• [Task]
Extract from the entries below, exactly as given, only the lines from the line containing "<source format=gbr>" to the line containing "X10325357Y-14287214D01*", both lines included.
(Supplied material begins)
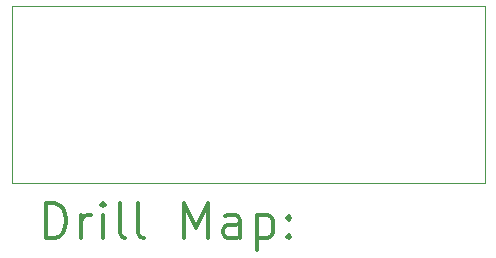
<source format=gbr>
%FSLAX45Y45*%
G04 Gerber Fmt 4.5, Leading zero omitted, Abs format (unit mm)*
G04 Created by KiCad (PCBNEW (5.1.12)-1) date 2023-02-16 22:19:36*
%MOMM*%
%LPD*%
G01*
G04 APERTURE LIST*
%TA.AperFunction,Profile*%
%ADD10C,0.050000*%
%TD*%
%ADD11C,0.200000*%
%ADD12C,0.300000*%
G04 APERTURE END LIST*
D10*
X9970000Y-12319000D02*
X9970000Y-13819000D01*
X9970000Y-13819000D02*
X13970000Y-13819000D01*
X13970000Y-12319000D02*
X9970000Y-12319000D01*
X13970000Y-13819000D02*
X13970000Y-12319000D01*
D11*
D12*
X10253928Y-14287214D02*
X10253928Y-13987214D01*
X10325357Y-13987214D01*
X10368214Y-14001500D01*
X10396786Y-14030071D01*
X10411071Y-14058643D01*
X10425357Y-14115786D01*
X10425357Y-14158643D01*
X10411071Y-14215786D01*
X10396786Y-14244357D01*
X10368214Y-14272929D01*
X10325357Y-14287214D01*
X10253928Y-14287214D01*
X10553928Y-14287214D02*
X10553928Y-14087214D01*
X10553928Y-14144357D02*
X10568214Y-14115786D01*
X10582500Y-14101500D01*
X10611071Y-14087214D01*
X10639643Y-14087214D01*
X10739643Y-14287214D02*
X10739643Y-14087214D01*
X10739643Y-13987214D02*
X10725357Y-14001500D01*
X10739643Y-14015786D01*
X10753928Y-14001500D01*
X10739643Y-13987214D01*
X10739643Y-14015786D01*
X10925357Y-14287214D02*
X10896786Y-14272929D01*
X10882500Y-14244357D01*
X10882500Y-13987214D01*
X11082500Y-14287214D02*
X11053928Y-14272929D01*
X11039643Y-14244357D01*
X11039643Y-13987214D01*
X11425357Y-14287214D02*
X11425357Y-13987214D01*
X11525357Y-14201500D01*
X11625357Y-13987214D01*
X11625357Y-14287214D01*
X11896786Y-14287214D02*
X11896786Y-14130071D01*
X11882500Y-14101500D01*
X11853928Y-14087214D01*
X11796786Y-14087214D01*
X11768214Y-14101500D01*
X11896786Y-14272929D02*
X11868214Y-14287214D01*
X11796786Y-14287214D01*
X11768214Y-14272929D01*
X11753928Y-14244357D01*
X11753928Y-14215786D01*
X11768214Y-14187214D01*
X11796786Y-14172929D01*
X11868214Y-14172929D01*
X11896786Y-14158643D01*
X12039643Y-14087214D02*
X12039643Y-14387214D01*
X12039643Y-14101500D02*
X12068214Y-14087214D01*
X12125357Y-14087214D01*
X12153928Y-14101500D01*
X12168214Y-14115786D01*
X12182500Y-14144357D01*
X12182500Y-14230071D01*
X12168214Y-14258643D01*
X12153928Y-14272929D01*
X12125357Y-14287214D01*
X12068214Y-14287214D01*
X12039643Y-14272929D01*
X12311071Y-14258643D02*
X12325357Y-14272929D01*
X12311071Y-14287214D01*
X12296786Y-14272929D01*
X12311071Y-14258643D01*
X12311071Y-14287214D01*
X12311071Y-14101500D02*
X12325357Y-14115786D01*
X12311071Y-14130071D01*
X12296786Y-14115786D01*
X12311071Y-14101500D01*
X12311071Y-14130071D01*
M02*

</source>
(Supplied material ends)
(Supplied material begins)
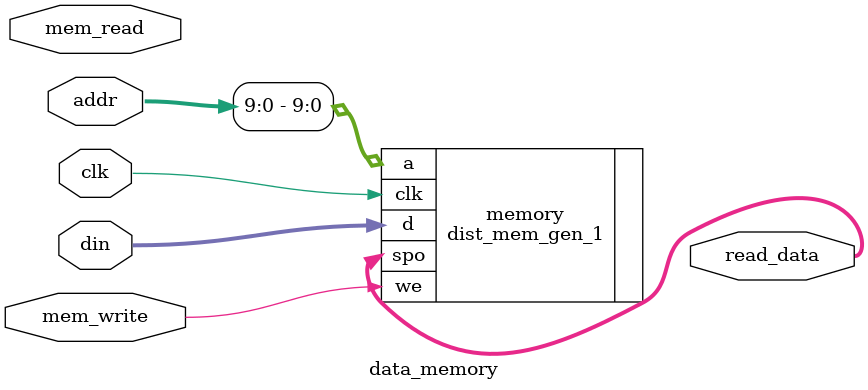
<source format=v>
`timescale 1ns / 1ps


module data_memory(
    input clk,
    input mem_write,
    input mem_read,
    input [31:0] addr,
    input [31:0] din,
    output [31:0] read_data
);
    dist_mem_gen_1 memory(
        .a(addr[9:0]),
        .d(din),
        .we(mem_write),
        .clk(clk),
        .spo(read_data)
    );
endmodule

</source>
(Supplied material ends)
• [Result]
<source format=gbr>
%FSLAX45Y45*%
G04 Gerber Fmt 4.5, Leading zero omitted, Abs format (unit mm)*
G04 Created by KiCad (PCBNEW (5.1.12)-1) date 2023-02-16 22:19:36*
%MOMM*%
%LPD*%
G01*
G04 APERTURE LIST*
%TA.AperFunction,Profile*%
%ADD10C,0.050000*%
%TD*%
%ADD11C,0.200000*%
%ADD12C,0.300000*%
G04 APERTURE END LIST*
D10*
X9970000Y-12319000D02*
X9970000Y-13819000D01*
X9970000Y-13819000D02*
X13970000Y-13819000D01*
X13970000Y-12319000D02*
X9970000Y-12319000D01*
X13970000Y-13819000D02*
X13970000Y-12319000D01*
D11*
D12*
X10253928Y-14287214D02*
X10253928Y-13987214D01*
X10325357Y-13987214D01*
X10368214Y-14001500D01*
X10396786Y-14030071D01*
X10411071Y-14058643D01*
X10425357Y-14115786D01*
X10425357Y-14158643D01*
X10411071Y-14215786D01*
X10396786Y-14244357D01*
X10368214Y-14272929D01*
X10325357Y-14287214D01*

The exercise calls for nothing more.